◆ EXERCISE
Would you retype the lines from the one that holds "405 38 16.42" to the final line of the entries below, both ends included and exactly as written, but without pictures?

(Saved entries)
++++++++++
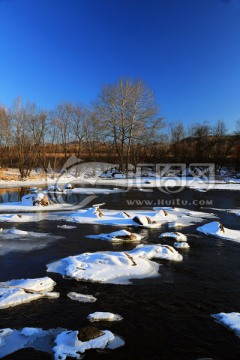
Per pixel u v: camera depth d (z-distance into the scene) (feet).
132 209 65.21
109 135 159.22
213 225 46.16
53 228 47.70
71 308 23.03
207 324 21.22
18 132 139.33
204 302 24.34
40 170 157.69
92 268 30.07
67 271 29.40
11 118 155.94
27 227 48.24
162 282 27.91
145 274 29.58
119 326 20.84
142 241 41.04
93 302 24.04
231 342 19.31
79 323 21.11
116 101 155.84
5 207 64.95
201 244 40.04
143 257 33.86
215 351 18.47
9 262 32.50
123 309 23.07
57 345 18.53
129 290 26.17
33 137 140.46
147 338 19.58
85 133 174.81
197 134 189.98
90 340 18.89
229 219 56.03
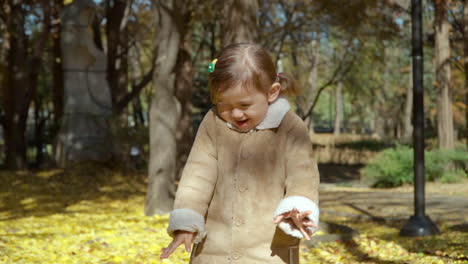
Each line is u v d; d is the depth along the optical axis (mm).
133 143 15664
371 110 53438
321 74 35562
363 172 17594
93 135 15758
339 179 21391
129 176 15008
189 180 2352
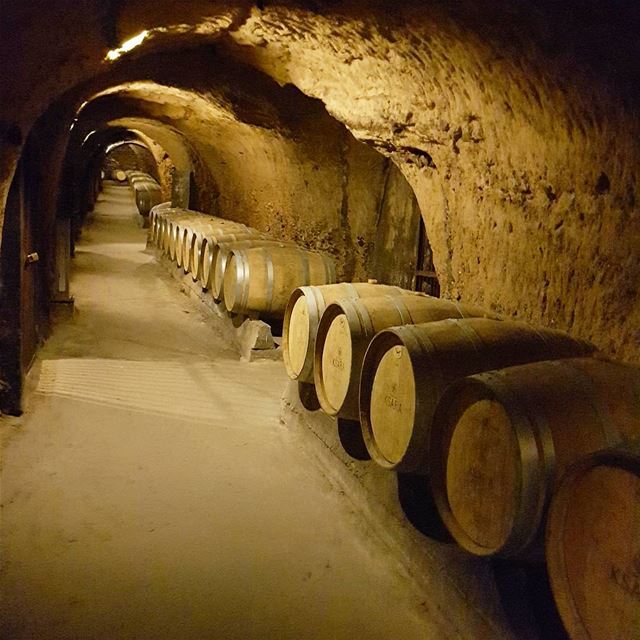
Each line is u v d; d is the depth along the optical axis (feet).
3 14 10.61
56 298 31.86
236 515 14.75
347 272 33.06
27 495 15.11
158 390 23.06
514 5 12.14
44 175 26.71
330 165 31.81
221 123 37.73
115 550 13.14
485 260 19.03
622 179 12.86
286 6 17.93
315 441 17.99
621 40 10.62
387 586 12.39
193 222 40.45
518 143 15.85
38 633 10.68
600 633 7.17
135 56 22.54
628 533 6.91
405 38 16.42
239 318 29.30
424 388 11.91
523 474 9.01
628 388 9.96
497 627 10.17
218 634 10.87
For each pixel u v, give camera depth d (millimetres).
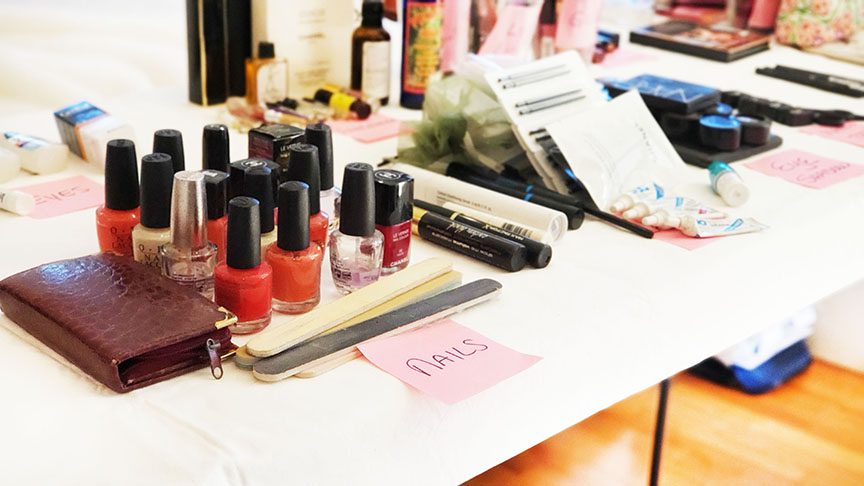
++++++++++
◆ SOLUTION TO THIS EXERCISE
405 38 16.42
239 318 29.30
424 388 11.91
523 474 9.01
628 388 9.96
497 627 10.17
218 634 10.87
For each pixel u v, give camera depth d (millimetres).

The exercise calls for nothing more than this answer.